Gender differentials in the impact of parental death: Adolescent's sexual behaviour and risk of HIV infection in rural South Africa
Vulnerable Children and Youth Studies
Africa Centre for Health and Population Studies, University of KwaZulu Natal, PO Box 198, Mtubatuba 3935, South Africa; Infectious Disease Epidemiology Unit, London School of Hygiene and Tropical Medicine, Keppel Street, London, United Kingdom; Centre for Paediatric Epidemiology and Biostatistics, UCL Institute of Child Health, London, United Kingdom
Using data from a longitudinal surveillance study from rural South Africa, we investigated the odds of sexual debut, pregnancy and HIV infection of 15- to 19-year-old adolescents by parental survival. Using descriptive statistics and logistic regressions, we examine the relative risk of orphans compared with non-orphans to have ever had sex, being pregnant and being HIV infected, adjusting for age, sex, socio-economic status, education, being employed and residency. Of 8274 adolescents, 42% were orphaned (one or both parents died).
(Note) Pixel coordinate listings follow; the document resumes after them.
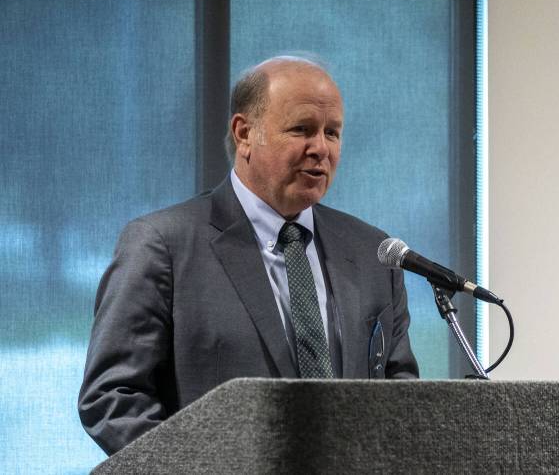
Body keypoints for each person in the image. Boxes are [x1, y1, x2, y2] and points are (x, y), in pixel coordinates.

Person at [78, 56, 418, 455]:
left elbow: (400, 397)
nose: (321, 149)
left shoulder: (373, 253)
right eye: (301, 130)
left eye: (333, 133)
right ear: (244, 134)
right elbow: (112, 396)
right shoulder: (161, 245)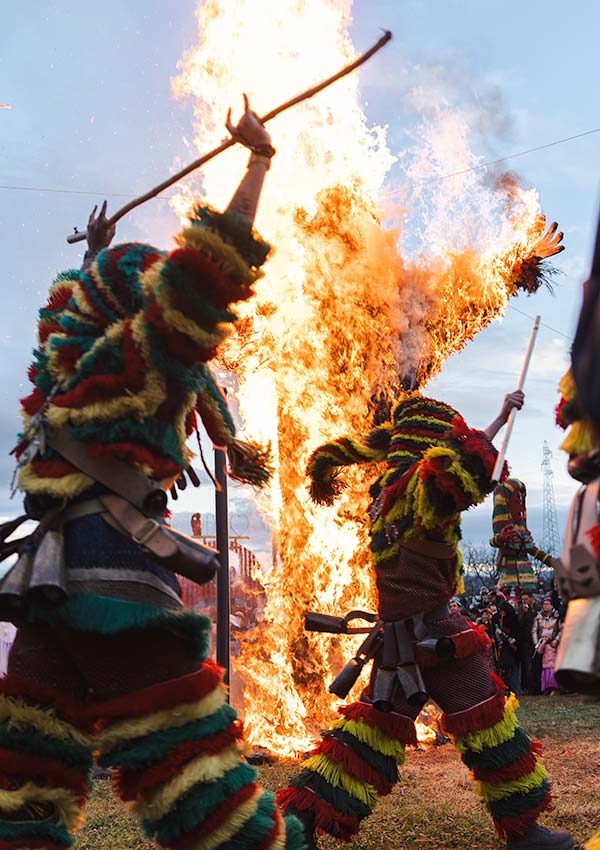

Over 80% of adolescents remained in school, but orphans were significantly more likely to lag behind in grade for age. Female adolescent maternal (aOR 1.32, 95% CI 1.07-1.62), paternal (aOR 1.26, 95% CI 1.06-1.49) and dual (aOR 1.37, 95% CI 1.05-1.78) orphans were significantly more likely than non-orphaned females to have ever had sex; among males it was only paternal (aOR 1.27, 95% CI 1.05 1.53) orphans. Maternal (aOR 1.49, 95% CI 1.03-2.15) and dual (aOR 1.74, 95% CI 1.11-2.73) female orphans relative to non-orphaned females were significantly more likely to be HIV infected; male paternal (aOR 3.41, 95% CI 1.37-8.46) and dual (aOR 3.54, 95% CI 1.06-11.86) orphans had over three-fold the odds of being infected. There was strong evidence that death of mother for girls was associated with increased vulnerability to earlier sexual debut and HIV infection, while fathers appeared to play a significant role in both their son's and daughter's lives. © 2010 Taylor & Francis.